> _Description of the task_: Swap every occurrence of "Instytutem" in the lines below for "Ośrodkiem", leaving the rest of the text unchanged, and rewrite the lines without the pictures.

> _Provided data_:
*** Block opens ***
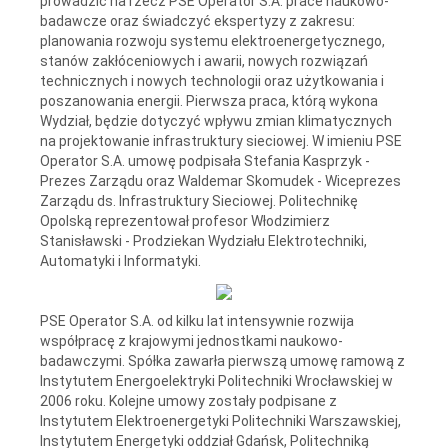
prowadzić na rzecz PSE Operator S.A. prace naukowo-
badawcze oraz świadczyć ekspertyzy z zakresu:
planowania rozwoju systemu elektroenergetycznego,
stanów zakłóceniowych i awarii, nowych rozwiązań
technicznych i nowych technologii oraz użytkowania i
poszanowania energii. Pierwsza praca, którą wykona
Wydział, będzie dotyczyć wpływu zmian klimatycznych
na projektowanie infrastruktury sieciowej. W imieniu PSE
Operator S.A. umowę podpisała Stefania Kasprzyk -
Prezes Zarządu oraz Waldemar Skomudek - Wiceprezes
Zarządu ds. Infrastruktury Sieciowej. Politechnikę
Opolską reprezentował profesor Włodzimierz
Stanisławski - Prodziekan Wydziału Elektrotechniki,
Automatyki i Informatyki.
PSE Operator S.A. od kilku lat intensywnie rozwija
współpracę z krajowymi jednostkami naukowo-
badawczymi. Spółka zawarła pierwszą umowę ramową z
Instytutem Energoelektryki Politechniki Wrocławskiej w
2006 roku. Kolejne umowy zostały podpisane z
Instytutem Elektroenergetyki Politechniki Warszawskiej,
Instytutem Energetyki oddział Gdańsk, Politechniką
*** Block closes ***
> _Result for this task_:
prowadzić na rzecz PSE Operator S.A. prace naukowo-
badawcze oraz świadczyć ekspertyzy z zakresu:
planowania rozwoju systemu elektroenergetycznego,
stanów zakłóceniowych i awarii, nowych rozwiązań
technicznych i nowych technologii oraz użytkowania i
poszanowania energii. Pierwsza praca, którą wykona
Wydział, będzie dotyczyć wpływu zmian klimatycznych
na projektowanie infrastruktury sieciowej. W imieniu PSE
Operator S.A. umowę podpisała Stefania Kasprzyk -
Prezes Zarządu oraz Waldemar Skomudek - Wiceprezes
Zarządu ds. Infrastruktury Sieciowej. Politechnikę
Opolską reprezentował profesor Włodzimierz
Stanisławski - Prodziekan Wydziału Elektrotechniki,
Automatyki i Informatyki.
PSE Operator S.A. od kilku lat intensywnie rozwija
współpracę z krajowymi jednostkami naukowo-
badawczymi. Spółka zawarła pierwszą umowę ramową z
Ośrodkiem Energoelektryki Politechniki Wrocławskiej w
2006 roku. Kolejne umowy zostały podpisane z
Ośrodkiem Elektroenergetyki Politechniki Warszawskiej,
Ośrodkiem Energetyki oddział Gdańsk, Politechniką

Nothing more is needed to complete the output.